#### [Extract]
╔══

Background & Summary

Gross primary production (GPP) is a key measure of how ecosystems capture and convert solar energy into organic carbon through photosynthesis, which is crucial for carbon storage and the functioning of the Earth’s carbon cycle1,2,3,4. Numerous remote sensing-based GPP datasets are freely accessible, including those that employ machine learning techniques5,6, process-based models7,8, light use efficiency (LUE) models9,10,11, and solar-induced fluorescence12,13. However, these datasets typically operate at coarse spatial resolutions (e.g., 500 m or coarser) and temporal intervals (e.g., 8 days or longer). The enhancement of both spatial and temporal resolutions in GPP datasets is vital for gaining deeper insights into ecosystem processes and improving carbon cycle models.

╚══

#### [Data section]
╔══

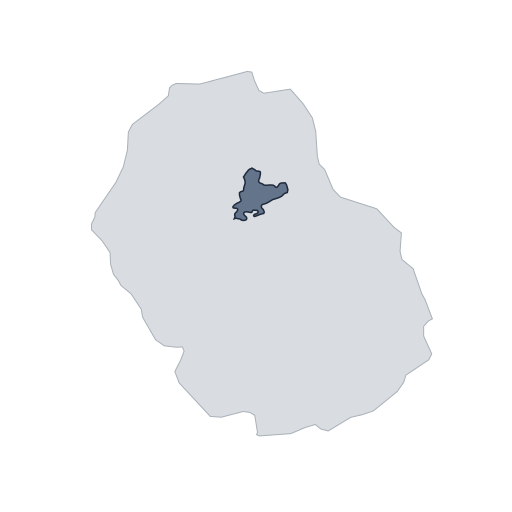 Negotino on a map of North Macedonia (orthographic projection), rotated 252°
{"feature_id": "MKD-2946", "entity_name": "Negotino", "entity_type": "Statistical Region", "adm_level": 1, "iso_a3": "MKD", "parent_name": "North Macedonia", "parent_adm1": "", "projection": "orthographic", "projection_center": [22.1, 41.501], "detail": "fine", "context": "in_parent", "style": "filled", "palette": "slate", "viewbox_px": 512, "rotation_deg": 252, "n_neighbors": 0, "source": "natural_earth", "source_scale": "10m", "svg_char_len": 2967}
<svg xmlns="http://www.w3.org/2000/svg" viewBox="0 0 512 512"><g transform="rotate(252 256 256)"><path d="M232.8,129.3L240.9,130.4L258.6,125.5L269.6,118.5L275.2,117.5L282.7,114.8L293.4,115.2L304.3,118.3L318.1,114.3L331.7,107.7L337.1,109.3L343.0,114.9L346.9,116.4L369.5,145.7L382.0,157.5L396.6,166.5L413.3,172.9L419.4,179.2L430.3,210.4L435.5,222.2L442.6,225.7L444.3,229.1L444.7,233.6L436.9,255.6L434.2,304.9L432.2,308.8L423.8,308.7L412.6,309.9L408.4,313.7L404.1,340.2L386.1,347.9L369.8,352.3L356.0,351.3L331.7,345.1L323.8,344.5L317.1,348.0L295.4,349.9L285.9,354.5L263.5,385.5L240.8,396.0L233.0,401.4L215.8,394.4L207.5,393.7L195.4,401.5L169.1,402.0L162.0,403.3L141.7,404.3L141.0,400.0L137.3,393.7L127.9,390.7L108.6,392.9L103.9,388.2L96.4,361.8L90.3,357.5L83.5,348.5L72.4,319.7L72.3,307.2L73.3,296.3L67.3,270.6L71.4,264.2L77.5,260.2L77.7,249.9L76.3,234.2L83.9,203.5L85.9,201.3L87.7,202.9L104.8,205.6L109.2,201.8L112.1,195.7L113.4,173.2L117.6,162.9L159.1,143.7L171.2,143.1L180.4,152.3L187.7,158.2L192.2,158.0L193.8,152.2L198.9,141.0L207.4,134.6L232.5,129.3L232.8,129.3Z" fill="#d9dde1" stroke="#a8b0b8" stroke-width="1"/><path d="M294.1,276.5L294.3,272.9L294.0,268.8L294.0,266.8L294.1,266.7L294.5,266.3L295.4,266.3L296.1,267.2L296.1,269.4L296.4,270.9L296.9,271.6L297.7,271.6L298.7,271.6L299.1,270.9L299.7,269.5L300.3,267.9L300.3,266.9L299.5,266.1L299.0,265.8L298.8,265.2L298.9,264.7L299.2,263.9L300.1,262.5L300.6,261.4L301.2,260.0L301.2,258.9L301.1,258.0L300.1,257.3L299.4,257.3L298.1,257.7L297.0,258.3L295.9,258.9L294.8,258.9L293.9,258.4L293.4,257.5L293.4,256.4L293.6,255.3L294.2,253.8L295.3,252.7L296.2,252.2L297.0,250.4L297.8,249.2L298.2,248.0L298.1,246.8L298.5,247.1L299.8,248.3L301.2,248.3L302.7,248.9L303.2,249.6L304.3,251.6L305.5,253.0L306.3,253.0L307.0,252.6L307.5,252.0L308.0,250.7L308.7,249.3L309.7,249.1L310.4,249.9L311.0,250.8L311.5,252.1L312.1,254.4L312.3,256.6L312.9,258.5L313.8,259.2L315.0,258.9L317.1,259.0L319.0,259.1L321.4,259.9L321.8,261.2L321.9,264.0L323.0,264.8L324.7,265.5L326.2,266.5L328.4,268.1L331.0,268.8L333.8,268.7L335.0,268.5L335.9,269.7L337.5,271.5L338.8,273.5L339.9,275.1L340.6,276.7L340.6,278.7L340.9,279.2L340.1,280.0L338.5,281.5L337.4,282.1L336.7,282.7L336.3,283.6L335.9,284.6L335.4,285.5L334.9,286.0L334.1,286.0L332.8,285.6L331.7,285.0L330.5,284.3L329.0,283.5L328.3,282.8L327.4,282.0L326.5,281.7L325.2,281.7L324.2,282.4L322.6,284.4L321.1,285.5L320.4,286.7L319.7,289.3L319.1,291.7L318.5,293.1L318.0,294.3L317.3,294.9L316.4,295.6L315.6,295.7L315.1,296.4L314.9,297.0L315.3,297.9L316.2,299.2L317.2,300.4L317.6,301.5L317.6,302.3L317.4,303.5L317.1,304.5L316.8,305.7L316.4,306.5L315.6,306.7L314.2,307.0L311.9,307.0L309.9,306.8L309.0,306.8L308.2,306.2L306.7,305.4L306.7,304.5L306.7,303.3L306.4,301.7L305.1,299.4L304.5,296.4L304.4,292.8L304.5,289.4L303.8,286.4L303.3,284.3L302.9,281.9L303.0,277.9L302.3,276.8L300.8,276.2L299.5,276.4L298.0,277.3L296.7,277.4L295.1,277.4L294.1,276.5Z" fill="#64748b" stroke="#1e293b" stroke-width="1.5"/></g></svg>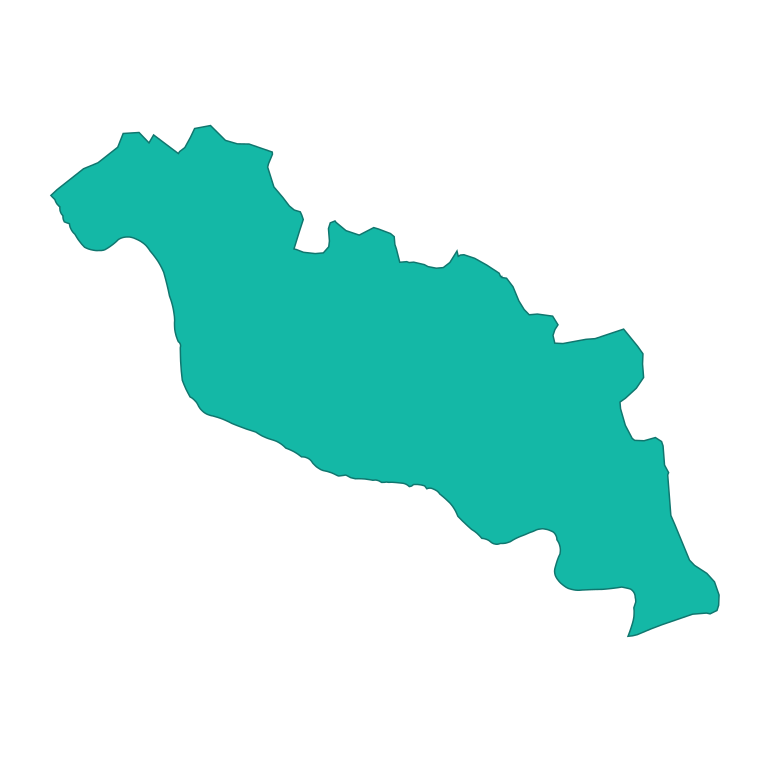 Talkha, Ad Daqahliyah, Egypt (Robinson projection), rotated 85°
{"feature_id": "37247803B18011904824806", "entity_name": "Talkha", "entity_type": "district", "adm_level": 2, "iso_a3": "EGY", "parent_name": "Egypt", "parent_adm1": "Ad Daqahliyah", "projection": "robinson", "projection_center": [31.404, 31.109], "detail": "fine", "context": "isolated", "style": "filled", "palette": "teal", "viewbox_px": 768, "rotation_deg": 85, "n_neighbors": 0, "source": "geoboundaries", "source_scale": "gbopen_adm2", "svg_char_len": 6160}
<svg xmlns="http://www.w3.org/2000/svg" viewBox="0 0 768 768"><g transform="rotate(85 384 384)"><path d="M350.2,140.5L357.2,169.7L357.1,179.0L359.3,202.2L358.2,210.3L350.3,211.4L344.7,209.0L340.2,205.5L331.1,210.1L327.7,225.1L327.7,233.3L322.0,237.9L313.0,242.4L298.4,247.0L289.3,252.7L288.2,257.3L287.1,257.3L287.1,258.5L283.7,259.6L274.6,271.1L266.7,282.7L262.2,293.1L262.2,296.6L263.3,298.9L257.9,299.7L268.7,307.8L273.2,314.8L273.2,321.8L270.9,329.9L268.6,333.4L265.2,343.8L265.2,348.4L264.1,350.7L264.1,357.7L250.5,359.9L246.0,361.0L238.1,361.0L234.7,364.4L229.1,376.0L227.3,380.6L233.5,395.7L227.9,408.5L218.8,417.7L217.3,418.6L218.8,423.5L224.4,425.8L236.8,425.9L242.5,427.1L248.1,433.0L248.1,441.1L245.8,452.7L242.4,459.6L241.6,461.9L224.4,454.9L213.1,450.1L208.6,451.2L205.2,452.4L202.9,458.2L198.4,462.8L189.4,468.5L178.1,476.5L157.8,481.0L154.4,479.8L145.4,475.1L143.2,475.1L133.2,497.5L132.0,509.1L127.5,520.7L111.4,534.3L113.0,550.4L121.2,555.2L131.1,561.8L134.6,567.3L136.5,568.8L115.8,591.8L123.3,597.1L112.1,606.1L111.7,622.0L124.9,628.6L138.7,649.7L139.0,650.7L143.4,664.6L161.8,692.6L167.1,699.4L169.1,697.9L171.6,695.8L173.1,695.4L174.2,695.0L175.3,694.5L176.3,694.0L177.7,692.9L178.6,692.2L179.3,691.4L180.3,691.6L181.3,691.6L182.9,691.6L183.9,691.4L185.3,691.0L186.3,690.6L187.1,690.1L188.4,689.2L190.3,689.3L191.7,689.2L193.0,688.9L194.6,688.3L195.8,685.9L196.9,683.4L198.7,683.3L200.5,683.0L202.2,682.4L203.9,681.7L204.9,681.1L205.9,680.5L206.9,679.7L207.8,678.9L211.3,677.2L213.4,676.1L215.5,674.8L218.4,672.9L221.6,670.4L222.6,668.8L223.7,666.7L224.6,664.4L225.3,662.1L225.9,659.7L226.1,658.1L226.2,655.8L226.4,654.1L226.3,652.6L226.2,651.6L225.8,650.1L224.3,647.0L223.2,645.0L221.4,642.0L220.1,640.1L218.8,638.3L216.9,636.0L216.1,634.2L215.7,633.0L215.4,631.7L215.2,630.4L215.1,629.1L215.1,627.7L215.2,626.4L215.3,625.1L215.6,623.8L216.0,622.6L216.7,620.7L217.3,619.6L218.0,618.3L219.0,616.5L219.9,615.1L220.8,613.8L221.9,612.5L222.9,611.3L224.1,610.1L225.3,609.0L227.3,607.6L229.4,606.3L231.1,605.4L234.7,602.9L238.2,600.7L241.8,598.6L245.5,596.8L249.3,595.2L253.5,593.7L260.7,592.4L266.3,591.5L271.9,590.7L277.7,590.0L281.1,589.1L283.8,588.5L286.5,588.0L289.2,587.6L291.9,587.3L294.6,587.1L298.7,586.9L302.4,587.0L305.0,587.4L308.0,587.6L311.0,587.7L313.9,587.5L315.9,587.2L317.9,586.9L319.9,586.4L321.8,585.9L323.9,585.2L324.4,584.7L324.9,584.2L325.8,583.7L326.8,583.4L327.4,583.3L328.5,583.3L329.1,583.5L329.8,583.7L330.6,583.8L338.3,584.3L343.5,584.6L348.6,584.7L353.7,584.8L362.7,584.6L367.4,583.2L371.9,581.7L376.3,579.9L380.0,578.3L380.9,576.9L381.8,575.9L382.8,574.9L384.4,573.6L386.0,572.4L387.2,571.8L388.5,571.2L390.1,570.6L392.5,569.3L393.6,568.5L394.7,567.6L396.2,566.2L397.1,565.2L397.9,564.1L398.7,562.9L399.6,561.0L400.4,559.1L400.9,557.3L401.8,555.0L402.8,552.4L403.9,549.9L405.1,547.4L406.4,545.0L408.4,541.5L410.0,539.0L412.5,534.1L414.7,529.5L416.9,524.9L418.9,520.1L420.7,515.9L422.5,513.6L423.9,511.7L425.2,509.8L426.3,507.8L427.4,505.8L428.4,503.7L430.5,498.6L431.2,497.1L432.0,495.6L433.4,493.5L434.4,492.2L435.5,490.9L437.2,489.2L439.3,487.4L440.3,485.3L441.3,483.4L442.4,481.5L443.5,479.7L444.8,477.9L446.1,476.2L447.5,474.6L449.4,472.5L449.6,470.5L450.0,469.0L450.7,467.5L451.2,466.5L451.8,465.6L452.8,464.4L454.0,463.4L454.9,462.8L456.4,462.0L457.1,461.5L458.3,460.5L459.5,459.5L460.6,458.5L461.6,457.3L463.0,455.5L463.9,454.2L464.8,452.4L465.6,449.9L466.2,448.0L467.0,446.1L467.8,444.2L469.2,441.6L471.1,438.5L471.5,437.7L471.7,437.0L471.5,431.6L471.3,430.7L471.7,429.4L474.4,425.3L475.9,420.8L476.1,417.6L476.6,413.7L477.0,411.1L477.6,408.6L478.2,406.0L478.9,403.5L478.9,401.9L478.9,400.9L479.1,399.9L479.6,398.5L480.2,397.2L481.8,395.0L482.0,392.0L481.9,390.9L481.9,389.7L482.3,388.5L482.6,384.4L483.3,380.1L484.5,373.8L485.0,372.3L485.5,371.3L486.0,370.4L487.0,369.1L488.4,367.7L488.3,366.7L488.1,365.6L487.6,364.6L486.8,363.5L486.7,363.1L487.0,359.3L487.8,355.7L489.0,352.4L492.1,350.5L491.8,349.3L491.7,348.5L491.7,347.6L491.8,346.8L492.0,346.0L492.3,345.2L493.7,342.6L494.6,341.3L495.2,340.5L496.0,339.7L497.3,338.7L498.6,337.9L501.3,335.1L503.8,332.7L508.3,328.7L510.0,327.5L511.7,326.4L513.5,325.4L515.3,324.5L517.1,323.7L519.0,323.0L522.3,321.9L527.6,317.5L533.0,312.7L536.4,309.5L537.5,308.1L538.7,306.6L540.7,304.5L542.2,303.2L543.6,302.0L546.3,300.0L546.5,298.8L546.8,297.7L547.2,296.6L547.9,295.0L548.5,294.0L549.1,293.1L549.9,292.2L551.0,291.1L551.6,290.4L552.1,289.6L552.6,288.8L552.9,287.9L553.2,287.0L553.4,286.1L553.5,285.1L553.4,283.7L553.0,282.0L553.2,279.5L553.2,277.3L553.0,275.8L552.7,274.4L552.1,272.0L550.5,268.8L549.5,266.5L548.6,264.1L547.8,261.7L546.4,256.8L544.7,251.7L543.9,248.6L543.3,246.8L542.5,244.6L542.2,243.0L542.1,241.2L542.0,239.1L542.2,237.6L542.6,236.2L543.2,234.0L543.8,232.6L544.5,231.2L545.6,229.2L546.4,228.1L547.3,227.3L548.6,226.5L549.9,225.9L551.3,225.5L552.3,225.3L553.3,225.3L554.3,225.3L555.7,224.5L556.9,224.0L558.1,223.5L559.4,223.2L561.6,222.8L563.8,222.7L565.1,222.8L566.4,223.0L568.7,223.5L571.4,225.1L574.7,226.7L578.1,228.1L582.6,229.8L583.7,230.1L585.3,230.4L587.0,230.4L588.2,230.3L589.8,230.0L591.4,229.4L593.1,228.6L594.5,227.7L595.9,226.8L597.8,225.3L599.6,223.5L600.7,222.3L602.3,220.4L603.2,219.0L603.7,218.2L604.3,216.7L604.9,215.1L605.6,212.8L606.0,211.2L606.4,208.8L606.5,207.1L606.5,204.5L606.8,197.2L607.1,191.5L607.6,184.3L607.6,179.8L607.5,174.6L607.3,169.4L607.0,164.8L608.2,160.8L609.0,158.3L609.8,156.2L610.8,155.1L611.6,154.4L612.4,153.8L613.3,153.3L614.2,152.9L615.2,152.6L616.1,152.4L617.1,152.3L618.7,152.3L620.5,152.1L623.1,152.2L628.7,154.6L631.8,154.6L634.7,154.9L637.5,155.3L639.4,155.8L641.2,156.3L644.0,157.3L648.6,159.2L652.0,160.7L656.6,162.9L656.5,158.3L655.8,153.6L651.3,139.6L648.0,128.0L640.2,96.6L640.3,82.7L641.4,79.2L638.6,72.0L633.6,69.9L623.4,68.6L609.9,72.0L600.8,78.9L591.8,90.4L586.1,95.0L549.5,106.5L539.9,109.7L499.3,109.3L497.1,108.2L489.2,111.6L470.0,111.4L465.5,112.5L461.0,118.3L463.2,129.9L462.0,139.2L459.8,141.5L446.2,147.2L429.3,150.5L422.6,150.5L419.2,144.7L410.2,133.0L400.1,124.8L386.6,124.7L376.5,123.4L368.6,128.0L350.2,140.5Z" fill="#14b8a6" stroke="#0f766e" stroke-width="1.5"/></g></svg>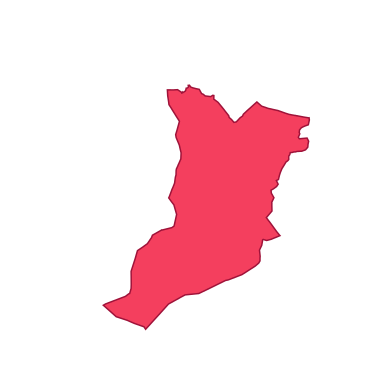 outline of Al Ma'afer, Ta`izz, Yemen, rotated 324°
{"feature_id": "15242507B70536042027816", "entity_name": "Al Ma'afer", "entity_type": "district", "adm_level": 2, "iso_a3": "YEM", "parent_name": "Yemen", "parent_adm1": "Ta`izz", "projection": "natural_earth1", "projection_center": [43.973, 13.376], "detail": "fine", "context": "isolated", "style": "filled", "palette": "rose", "viewbox_px": 384, "rotation_deg": 324, "n_neighbors": 0, "source": "geoboundaries", "source_scale": "gbopen_adm2", "svg_char_len": 3683}
<svg xmlns="http://www.w3.org/2000/svg" viewBox="0 0 384 384"><g transform="rotate(324 192 192)"><path d="M73.8,275.8L74.2,275.7L88.1,272.8L89.6,272.5L91.5,272.1L103.9,269.5L107.1,268.8L119.1,270.3L120.3,270.4L126.0,271.2L137.8,278.1L150.0,280.3L155.7,281.3L157.0,281.5L164.9,282.9L167.2,283.3L169.6,284.4L177.5,286.5L180.9,287.4L183.1,288.0L183.9,288.2L185.7,288.3L186.7,288.4L192.5,288.7L199.6,289.1L204.3,288.7L204.7,288.5L206.5,287.7L208.2,285.4L209.3,284.1L211.1,281.0L212.4,278.7L217.1,276.1L220.0,273.3L221.0,272.2L221.7,272.2L223.2,274.2L223.9,275.1L228.3,276.8L230.9,277.4L232.5,277.8L233.2,278.0L237.5,279.0L237.4,277.9L237.2,273.7L237.2,265.0L237.2,263.9L237.2,263.4L237.1,259.3L237.1,256.4L245.5,254.4L249.1,249.2L249.6,248.6L250.5,247.2L254.9,244.8L255.5,239.6L257.0,237.0L259.5,237.3L263.6,237.3L266.3,236.3L266.4,235.6L267.0,232.3L268.6,232.6L269.3,232.7L271.0,231.2L272.8,229.7L275.0,228.1L278.6,225.9L279.7,225.5L281.1,224.9L281.4,224.8L282.6,224.3L284.5,223.5L285.6,223.0L287.4,223.0L287.5,223.0L288.7,222.8L289.5,222.5L290.6,220.8L291.6,219.7L293.0,219.3L294.6,217.9L296.5,219.0L297.8,219.4L299.5,220.5L300.5,220.8L300.8,220.9L302.3,221.9L302.8,222.2L304.9,223.6L305.5,223.7L308.1,224.5L308.6,224.6L308.8,224.6L312.0,223.8L312.2,223.6L313.9,221.6L316.2,219.5L316.8,216.0L310.1,212.0L310.2,210.2L313.4,208.3L313.7,206.9L315.6,204.9L315.8,204.9L318.2,204.3L319.8,204.5L320.3,204.6L322.2,205.0L325.6,206.0L329.3,202.7L330.3,200.8L330.0,200.7L329.8,200.4L326.4,197.0L325.2,195.7L323.4,193.8L321.8,192.1L321.7,192.1L320.5,190.7L320.3,190.6L317.4,187.6L317.2,187.3L315.9,186.0L315.9,185.9L313.7,182.9L311.8,180.1L309.2,176.3L308.8,176.0L308.5,175.6L306.9,173.8L305.4,172.1L305.1,171.7L303.1,169.5L302.6,168.9L301.1,166.7L298.8,163.5L297.4,157.3L293.2,157.7L292.4,157.8L290.5,158.0L288.7,158.2L286.4,158.4L284.6,158.6L284.2,158.6L283.9,158.7L279.8,159.2L279.2,159.3L277.5,160.3L274.7,160.2L273.2,160.5L272.2,160.7L270.2,161.1L269.1,161.3L268.3,161.0L268.1,160.9L266.8,160.3L266.7,158.2L266.6,156.9L266.6,156.7L265.9,153.6L266.6,151.6L266.5,150.8L266.5,150.1L266.3,145.3L266.3,144.7L266.3,144.3L266.1,140.0L266.0,138.8L265.8,135.0L265.8,134.9L265.6,134.2L264.7,131.2L264.2,129.7L266.4,126.8L265.7,126.0L263.2,125.8L259.1,122.0L258.6,119.7L257.6,118.0L258.2,113.2L256.2,111.0L253.8,108.1L252.7,106.4L252.7,106.1L252.7,105.6L252.7,105.1L252.7,104.4L252.7,104.1L251.6,103.5L251.0,104.9L249.6,105.2L248.3,104.6L247.7,105.2L246.7,106.0L245.9,106.4L242.9,106.2L242.9,105.7L242.5,106.0L242.1,105.9L242.3,105.7L240.5,100.8L240.1,100.5L237.6,98.9L237.2,98.7L232.1,94.9L228.9,99.9L226.2,105.1L226.1,105.3L225.7,106.0L225.4,106.5L225.2,107.0L224.7,107.8L224.6,109.9L224.5,111.9L224.2,115.5L224.0,118.6L223.8,121.1L223.7,122.8L223.4,127.4L223.2,127.6L216.2,133.2L212.5,136.0L211.2,138.6L209.3,146.6L207.5,150.8L206.2,153.9L202.4,158.7L202.2,158.8L201.9,159.0L201.2,159.4L201.0,159.5L200.5,159.8L198.0,161.3L197.2,161.7L196.7,162.0L196.4,162.2L195.8,162.6L195.6,162.7L192.9,164.2L191.7,165.4L191.4,165.8L189.1,168.8L187.3,170.2L187.2,170.3L183.3,174.4L183.1,174.6L182.5,175.0L179.2,177.1L177.4,178.1L174.3,180.2L171.1,182.3L169.7,183.1L169.7,187.6L169.8,191.7L169.6,192.3L167.7,197.5L167.0,199.4L166.4,201.1L157.5,209.0L154.8,209.0L145.2,205.1L145.2,204.9L134.6,203.7L132.3,205.2L131.7,205.4L130.4,205.8L129.7,206.1L129.4,206.2L128.9,206.4L125.5,207.6L119.3,207.6L116.8,207.5L114.4,207.4L113.4,207.4L106.9,212.5L96.1,220.4L93.7,223.8L93.5,224.1L88.4,231.2L86.0,234.3L81.9,237.5L81.6,237.4L80.9,237.2L76.8,237.3L63.5,233.7L56.5,231.8L53.7,231.5L57.4,248.4L58.1,249.3L64.3,257.9L65.9,260.7L68.1,264.4L73.9,272.8L73.8,275.8Z" fill="#f43f5e" stroke="#9f1239" stroke-width="1.5"/></g></svg>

╚══

#### [Given problem]
Resume the background section on gross primary production datasets, picking up after its last sentence.

#### [Answer to this problem]
Recent advancements have seen significant progress in generating high-resolution GPP datasets at a nationwide scale. Robinson et al.14 successfully applied the big-leaf Moderate-resolution Imaging Spectroradiometer (MODIS) algorithm to produce a GPP dataset at 30-m resolution covering the United States, marking the first such product at fine resolution in this region. More recently, Lin et al.15 developed a 30-m resolution version of Global LAnd Surface Satellite (GLASS) GPP dataset by employing the two-leaf eddy covariance (EC) LUE model specifically for China. These datasets were developed at a national scale primarily due to limitations in global-scale applications, such as limitations in accessing high-resolution remote sensing data and the substantial computational resources required. While their work represents significant progress in enhancing spatial resolution, temporal resolution in GPP datasets remains relatively underexplored.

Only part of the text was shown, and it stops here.